Opera News, February 2019
Jeffrey A. Leipsic
Verdi: Otello, Bayerische Staatsoper, ab 23. November 2018
Otello - Munich
STAGE DIRECTOR Amélie Niermeyer promised that Bavarian State Opera's long-awaited new production of Verdi's Otello at the Nationaltheater (seen Nov. 23) would be a version of the story told from Desdemona's standpoint—and one without the title character sung in blackface. Bringing Desdemona out of the shadows turned out to be a more significant act of revitalization than creating a "white" Otello. Despite the current taste for political correctness, the character of Otello is a Moor, which certainly determines the color of his skin—a point that the text underscores clearly and often. Although one can accept a white Otello, there is little to be gained by refashioning the character's ethnicity, rather than casting an artist of color in the role.

Niermeyer's true innovation, which made this production more relevant than most, was her direction of Jonas Kaufmann in the title role. The Otello created by Kaufmann and Niermeyer was a ticking timebomb, a man plagued by the horrors of his own recent experience in war. As brilliantly as Otello has commanded his troops, he is irrevocably marked by the brutality, death and destruction he has experienced. (If we can believe the histories, the battle of Lepanto in 1571 cost more than 50,000 lives.) Otello is a psychological wreck, unable to deal with the intrigues surrounding him or the complexity of his relationship with his new wife. Looking fragile and almost small (compared to the burlier figure of Gerald Finley's Iago), Kaufmann conquered the role's vocal hurdles with aplomb. Piano phrases do not faze Kaufmann—as evidenced by his spellbindingly beautiful delivery of "E it fazzoletto ch'io le diedi pegno primo d'amor"—but the tenor has an audible shift in gears when attempting a decrescendo on a note above the staff.

Niermeyer's concept of Iago was less cogent than her reimagining of Otello. In this Otello, Iago is a nasty, sexually ambivalent sleazeball in his I every scene. In spite of this dramatic handicap, Finley sang the role stunningly, with force, inflection and tonal fullness throughout. Anja Harteros imbued Desdemona with passion and understanding. The soprano's vocal prowess reached its height in the all-important Act III concertato, but her Act IV was heartbreakingly poignant, every tone and gesture telling. Niermeyer let us see her reimagined Desdemona from the beginning of the opera.
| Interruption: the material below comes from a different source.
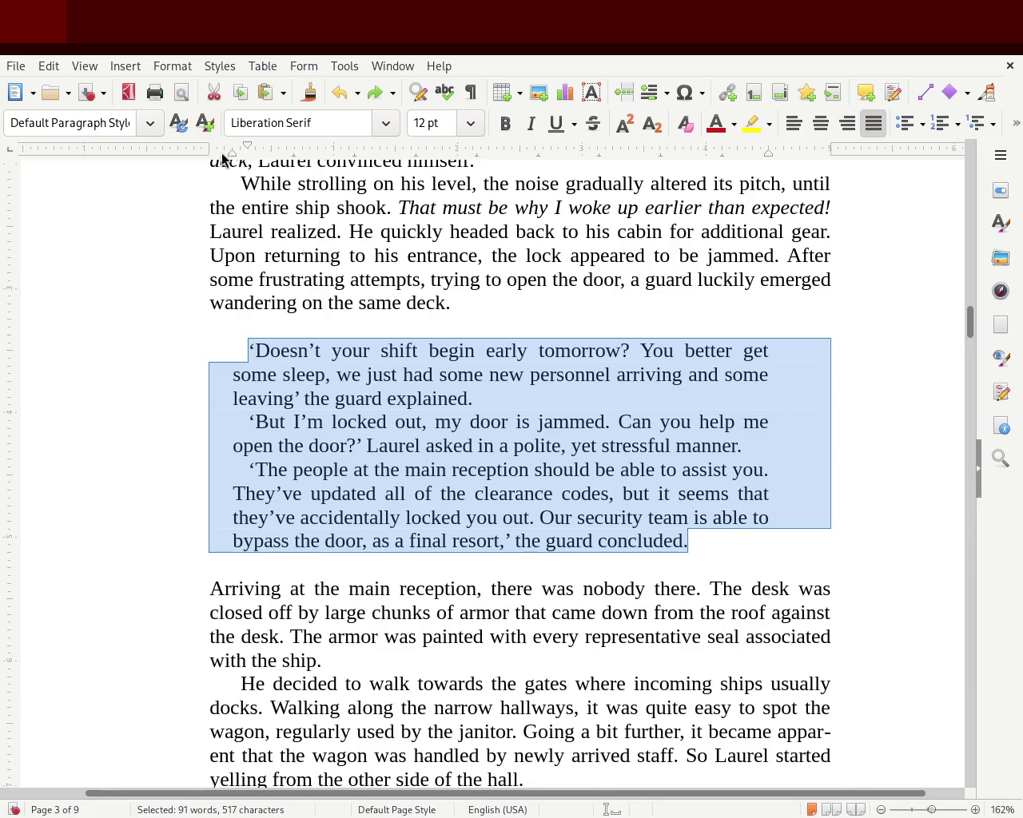
left_click_drag(230, 152, 454, 153)
left_click(649, 377)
Nearly paralyzed with fear as her husband's ship returns from battle, challenged by weather, rocks and seas, this Desdemona is a woman of strong personality, able to fight back when she is unjustly accused. Otello's atrocities against Desdemona were all the more telling because she was presented as a woman of fortitude and principle, present onstage for the greater part of the opera.

The rest of the cast was free of any weakness at all. Rachael Wilson, luscious of voice, was a particularly impressive Emilia; Evan LeRoy Johnson, a giant of a man, showed lyric vocal vigor as Cassio. Galeano Salas was a clear-voiced Roderigo, Bálint Szabó a sonorous Lodovico and Milan Siljanov a resonant Montano.

Christian Schmidt's set design was basically a unit setting, featuring a modern bed/sitting-room that was sometimes shown in duplicate at the rear of the stage. Annelies Vanlaere's costume designs were also modern. Roderigo's loud brown-and-white shirt and pantaloon-like pants marked him as a dandy. Iago sported sloppy gray pinstriped jogging pants, black T-shirt and sneakers, and Otello wore a suit and suspenders.

Maestro Kirill Petrenko once again discovered and communicated a new level of brilliance in a familiar masterpiece. Petrenko transports his singers on an unbelievable carpet of sonic comfort without sacrificing the intensity of the opera as a whole: Act IV was especially rich with details one seldom hears. The chorus, directed by Jörn Hinnerk Andresen, although staged mostly as mere commentary in postcard formation, sang exceptionally well.